TASK STATEMENT - Whenever the word "Cecilia" turns up in a line of the data below, copy that line.
--- PROVIDED INFORMATION Enclosed Below ---
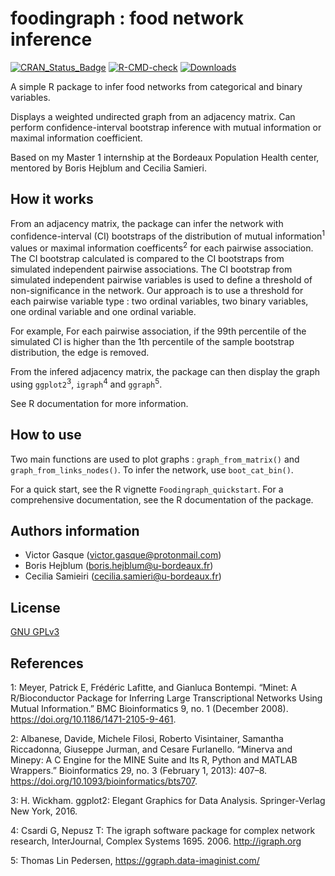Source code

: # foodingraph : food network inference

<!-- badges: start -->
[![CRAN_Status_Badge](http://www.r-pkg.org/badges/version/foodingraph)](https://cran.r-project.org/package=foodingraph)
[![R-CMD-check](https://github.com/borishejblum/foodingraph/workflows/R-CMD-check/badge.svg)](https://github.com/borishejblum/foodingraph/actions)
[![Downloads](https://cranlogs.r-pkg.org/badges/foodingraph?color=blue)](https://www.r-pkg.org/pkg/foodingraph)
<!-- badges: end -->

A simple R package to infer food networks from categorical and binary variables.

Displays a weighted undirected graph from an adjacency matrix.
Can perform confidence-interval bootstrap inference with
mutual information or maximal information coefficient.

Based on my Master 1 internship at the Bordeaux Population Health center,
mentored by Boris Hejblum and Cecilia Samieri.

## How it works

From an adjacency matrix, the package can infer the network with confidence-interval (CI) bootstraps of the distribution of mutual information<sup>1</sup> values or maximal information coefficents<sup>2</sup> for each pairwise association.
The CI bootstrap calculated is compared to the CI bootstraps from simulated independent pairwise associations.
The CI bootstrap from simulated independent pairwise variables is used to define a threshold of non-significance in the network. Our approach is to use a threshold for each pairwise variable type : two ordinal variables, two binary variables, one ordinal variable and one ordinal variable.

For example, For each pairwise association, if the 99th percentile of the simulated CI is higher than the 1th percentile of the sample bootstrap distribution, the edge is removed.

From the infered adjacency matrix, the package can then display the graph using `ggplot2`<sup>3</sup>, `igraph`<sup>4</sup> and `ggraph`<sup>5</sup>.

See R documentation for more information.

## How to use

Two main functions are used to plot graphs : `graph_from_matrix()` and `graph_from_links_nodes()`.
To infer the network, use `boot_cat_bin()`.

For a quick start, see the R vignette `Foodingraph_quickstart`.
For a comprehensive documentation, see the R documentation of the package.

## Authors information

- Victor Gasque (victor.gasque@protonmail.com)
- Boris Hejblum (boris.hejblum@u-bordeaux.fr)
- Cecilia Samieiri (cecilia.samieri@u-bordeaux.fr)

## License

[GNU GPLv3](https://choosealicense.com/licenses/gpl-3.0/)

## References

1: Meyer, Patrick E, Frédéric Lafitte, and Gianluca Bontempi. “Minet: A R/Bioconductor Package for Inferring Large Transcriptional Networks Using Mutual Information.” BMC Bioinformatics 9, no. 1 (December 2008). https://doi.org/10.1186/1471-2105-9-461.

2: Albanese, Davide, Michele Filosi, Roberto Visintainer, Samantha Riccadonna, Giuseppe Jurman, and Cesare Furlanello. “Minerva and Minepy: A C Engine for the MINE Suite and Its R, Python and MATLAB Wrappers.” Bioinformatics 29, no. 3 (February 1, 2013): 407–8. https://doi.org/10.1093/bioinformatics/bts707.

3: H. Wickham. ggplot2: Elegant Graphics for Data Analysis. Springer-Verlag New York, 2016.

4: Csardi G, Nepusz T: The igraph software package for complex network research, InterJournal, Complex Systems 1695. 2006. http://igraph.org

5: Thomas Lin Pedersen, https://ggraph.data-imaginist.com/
--- End of Enclosed PROVIDED INFORMATION ---
EXPECTED OUTPUT -
mentored by Boris Hejblum and Cecilia Samieri.
- Cecilia Samieiri (cecilia.samieri@u-bordeaux.fr)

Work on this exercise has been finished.